Throughput Optimization: Batching and Parallelism
To achieve our 30% throughput improvement, we tuned the Kafka consumers:
- Batch Size: We increased
fetch.min.bytesto 50KB to reduce the number of I/O requests. - Parallelism: We matched the number of partitions to our consumer thread pool size to ensure no worker was idle.
@KafkaListener(topics = "document-chunks", containerFactory = "batchFactory")
public void handleBatch(List<ConsumerRecord<String, ChunkDTO>> records) {
// Parallel processing using Java Parallel Streams for CPU-bound embedding tasks
records.parallelStream().forEach(this::processChunk);
}
Handling Failures: The Dead Letter Topic (DLT) Pattern
In a distributed system, failure is a guarantee. We implemented a robust retry strategy with exponential backoff:
- Retry Topic: Transient failures (like a 503 from the embedding API) are moved to a retry topic.
- DLT: Permanent failures (invalid content, encoding errors) are moved to a DLT for manual inspection.

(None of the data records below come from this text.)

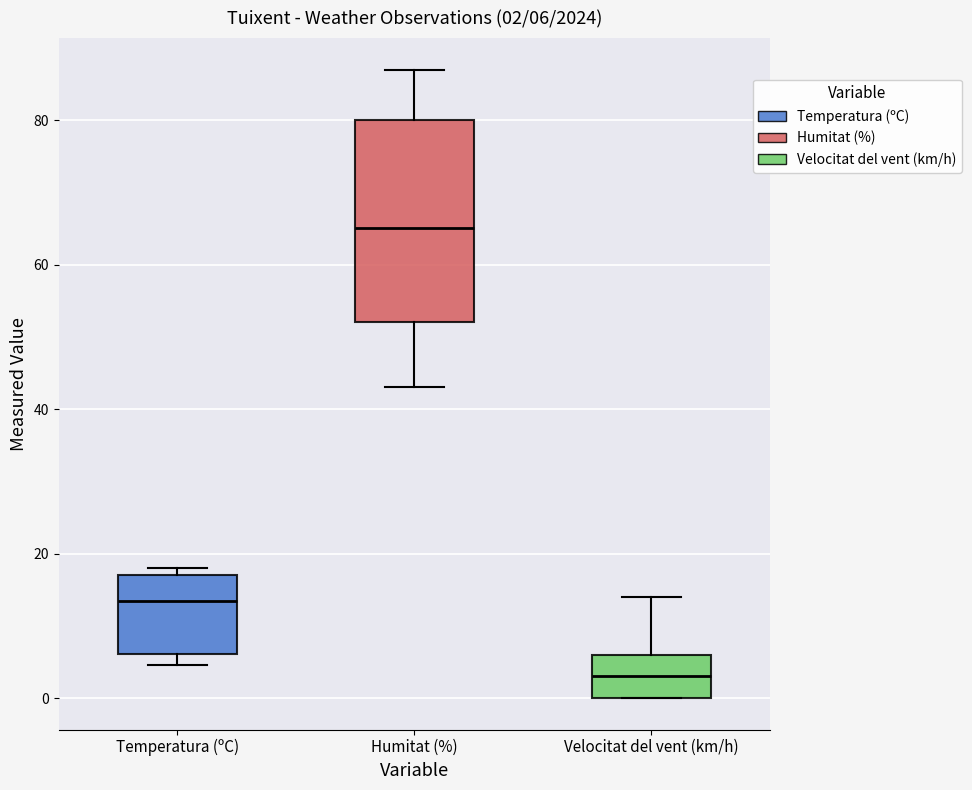

Which box is the tallest, from its lower edge to its upper edge?

Humitat (%)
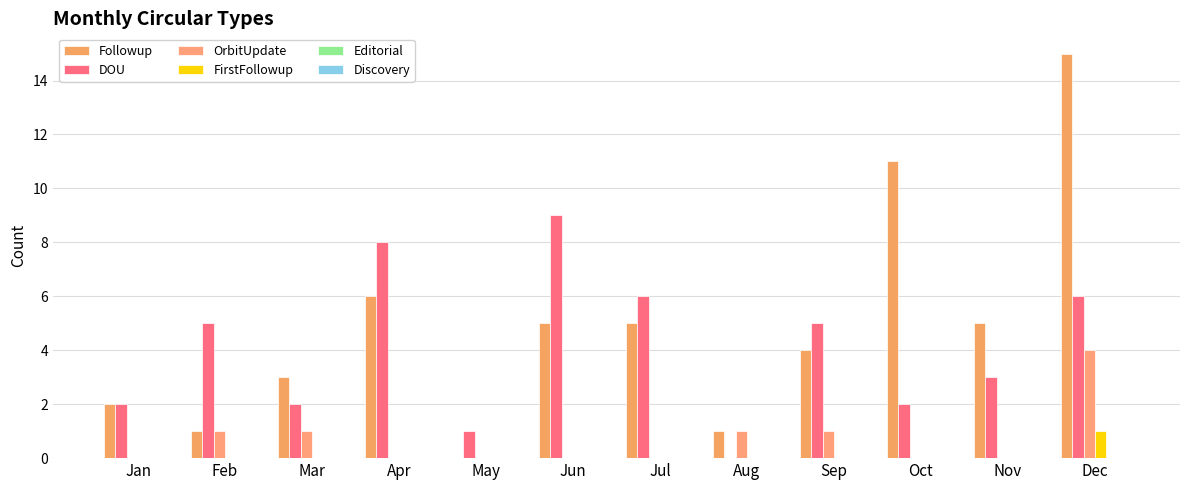

Count the number of categories in the chart.

12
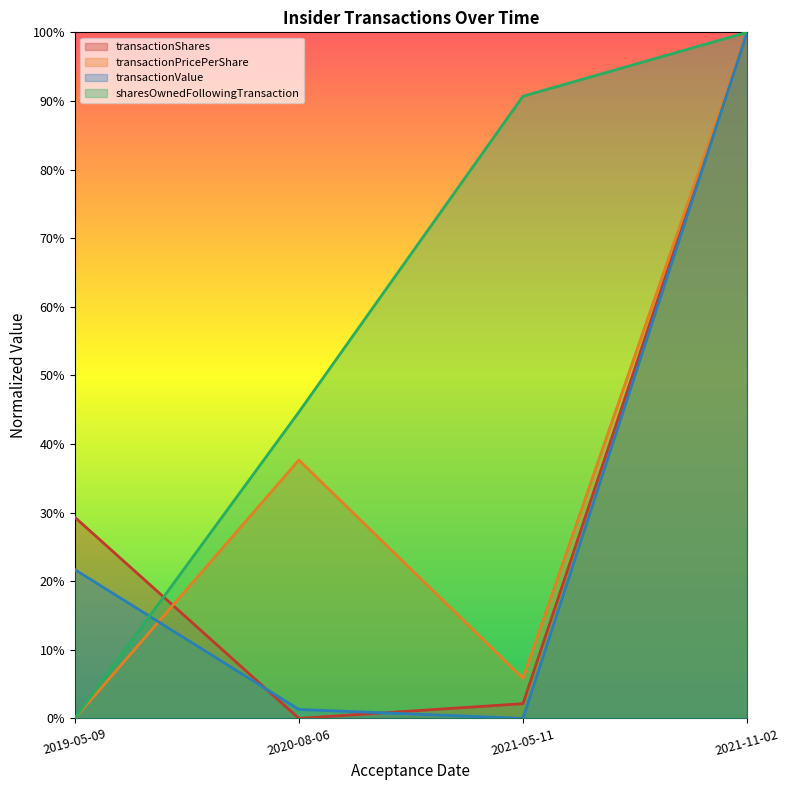

Count the number of data series in this chart.

4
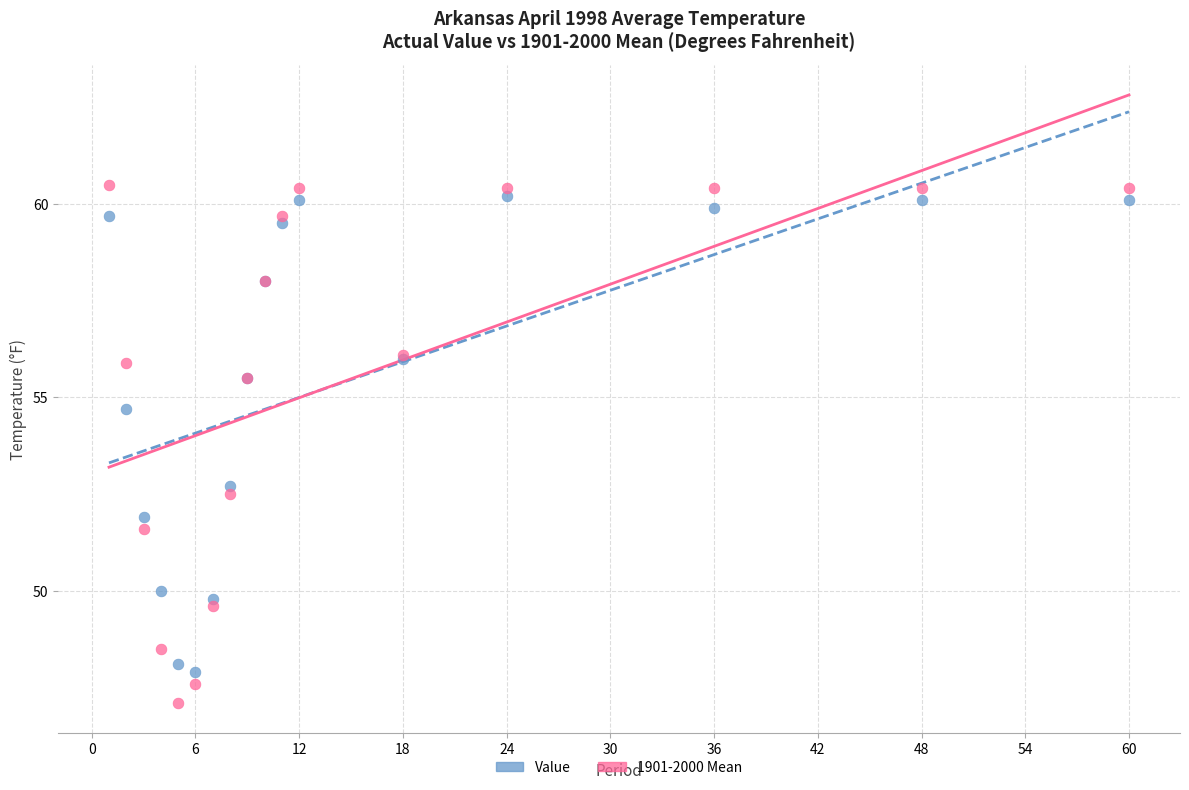

Which series has the widest spread of Y values?

1901-2000 Mean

This ensures that one bad document doesn't stall the entire pipeline.
Lessons from Production
One mistake we made early on was not monitoring Consumer Lag closely enough. A slow embedding service caused a 2-hour backlog in minutes. We now have Prometheus/Grafana alerts that trigger auto-scaling of our consumer pods whenever the lag exceeds 5,000 records.
Summary
Designing for scale means assuming every downstream service will eventually fail. By using Kafka as our "architectural buffer," we turned a brittle ingestion system into a fault-tolerant engine capable of sustaining 100k+ events/sec.